One advantage of having the computer understand the knowledge it holds is that the quality of the knowledge can be maintained. With our system once a fact has been established with enough evidence it can’t be easily changed. Furthermore, facts that contradict this knowledge are also automatically prevented. Within Wikipedia when someone maliciously or erroneously edits a page, the only solution is for someone else to change it back. Any page being looked at is the opinion of the last person to edit the page.

A Universal Database

With a typical database-driven application the developers sit down and create a schema – a number of related database tables and fields which store the data required. They then write code which manipulates and processes the data in that schema and when the application is finished this code is run by users. The knowledge that such a system can process is extremely narrow and remains so because nothing that happens after launch expands the scope of the application. Users may add data to the tables but the schema remains fixed.

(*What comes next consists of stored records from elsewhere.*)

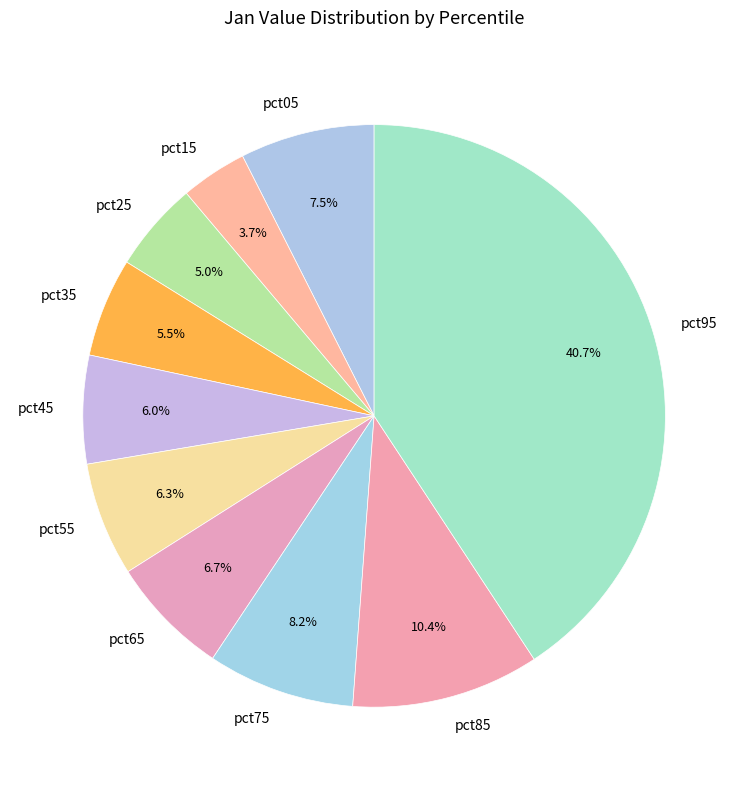

Is pct95 the majority of the pie?

No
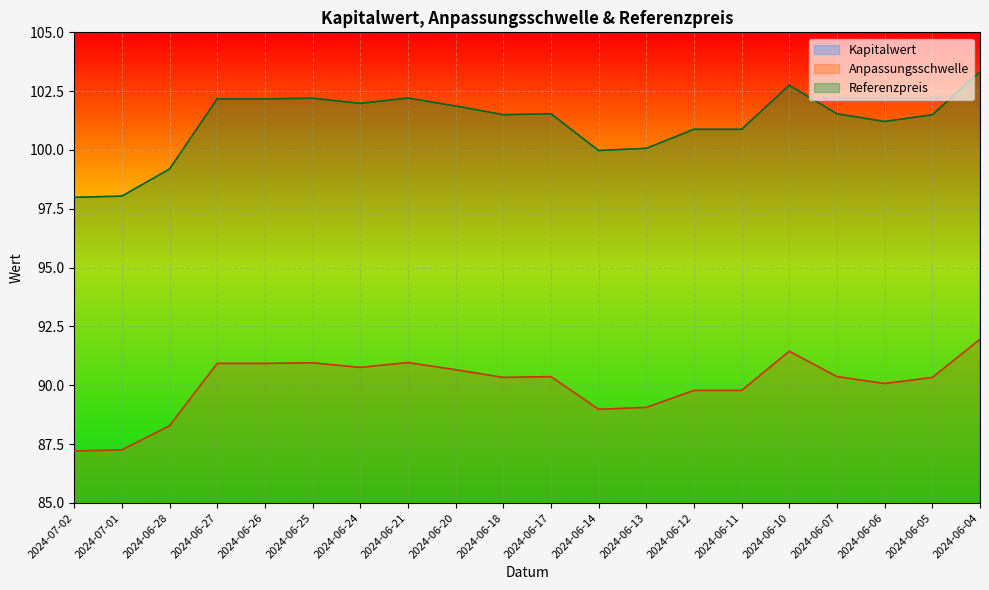

Which series has the largest total across all categories?

Referenzpreis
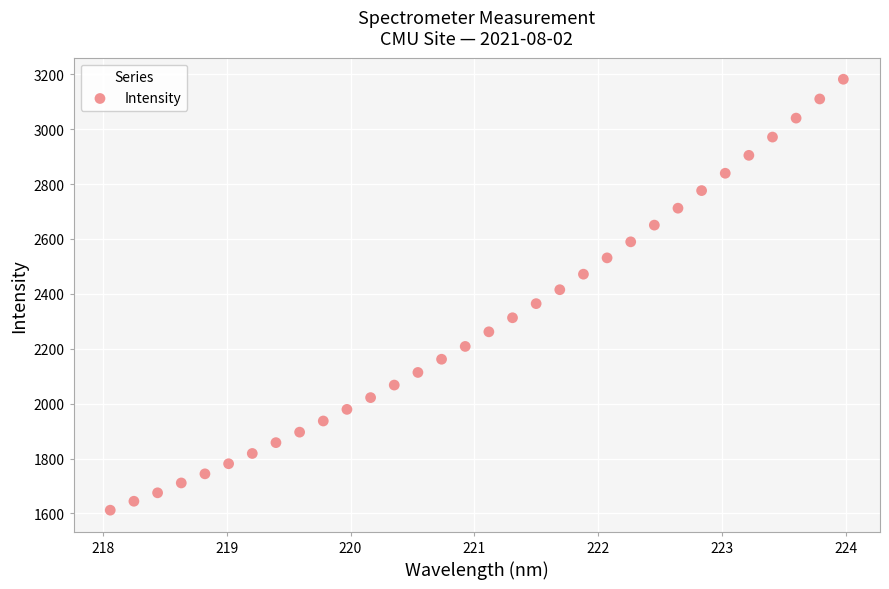

What is the range of X values (max minus min)?

5.9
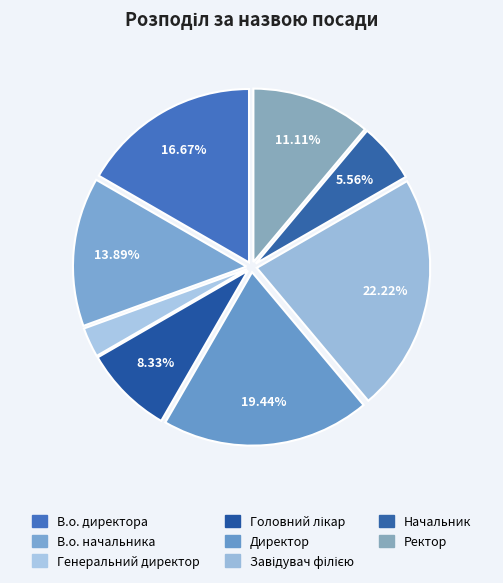

To the nearest percent, what is the average slice percentage?

12%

Our technology is like a database application except that everything in it is amenable to expansion by users. The scope of the knowledge that it can store expands every time a user adds a new class, relation or attribute; and knowledge about every conceivable entity can be put into our system and used to answer questions.

A Platform for Building Knowledge Services

Every database driven application that has ever been written starts by knowing nothing.

Building a knowledge service thus involves many thousands of hours of hard work creating and populating database tables, and writing software to manipulate and present those tables. Such systems needs to be taught everything from scratch, and at the end they know very little: only the narrow knowledge put in by the developers.

Building a knowledge service on top of our technology is different. The system already knows a great deal; new services can be built on this and existing knowledge can often be leveraged – massively reducing implementation time and ultimately increasing the quality of the delivered service.

We experience this every day as we add knowledge services to our system.